Tarea A: En el relato sobre el tío que trapicheaba con vaqueros, ¿dónde trabajaba ese tío?
Tarea B: Continúa el relato sobre el tío que trapicheaba con vaqueros a partir de su última oración.

Fragmento proporcionado:
# # # #

Me lo había contado un tío segundo o tercero, que trabajaba en una compañía aérea y trapicheaba con los vaqueros.
(Mi tío -II o III-: cuando se inundó el mercado de los vaqueros, se pasó a la ropa interior femenina; y cuando la URSS se sublimó -paso de sólido a gas-, al mercadeo con tampones).
-En Rusia también podrías comer un pastel así... -me tentó.
-¿Sí? ¿Y usted por qué no se quedó allí?
-¡Ay...! -sonrió medio herido, como si la suficiencia fuera su única opción-, ¡cómo os lavan el coco con la propaganda capitalista!
"Lavan el coco": eso fue definitivo. ¡Un viejo haciéndose el modernillo! "Os": y que se dirigiera a mí como a un grupo (rebaño). No había propaganda alguna de los rascacielos que me gustaban a mí. Y sí del comunismo: camisetas, banderitas, mítines, carteles...

# # # #

Material de origen:
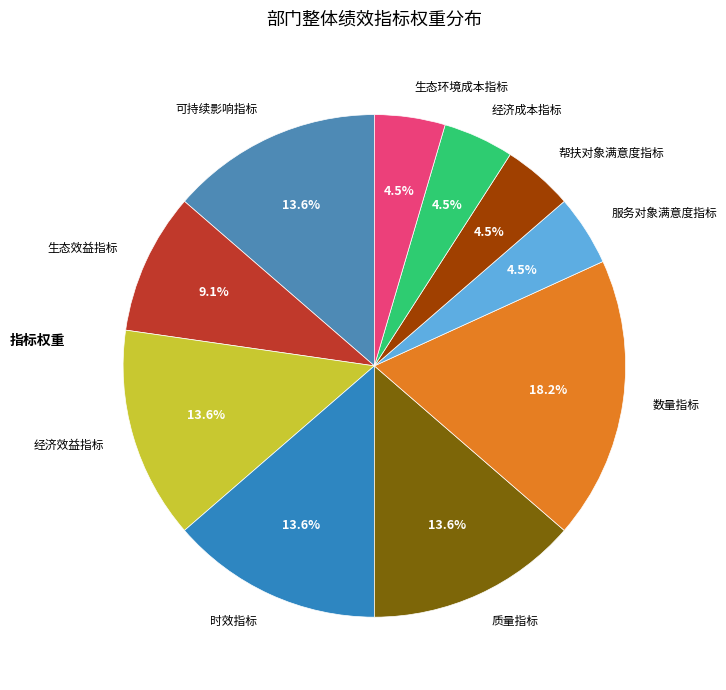

Which has a higher value, 经济成本指标 or 生态效益指标?

生态效益指标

# # # #

Resultado A: En una compañía aérea.

Resultado B:
-Todopropagandacapitalista... -repetía como un mantra ante la realidad de un niño que comía un merengue.
Ahora es momento de releer las primeras líneas de esta entrada. ¿Alguien imagina una situación semejante en la URSS de los 80?: un niño que pierde paraguas se compra un pastel de merengue en medio de una generosa oferta de pastelería, como no encuentra las llaves de "su" casa se sienta en un banco, y un viejo capitalista que volvió del gulaj le coloca su perorata acerca de las bondades del sistema en EEUU.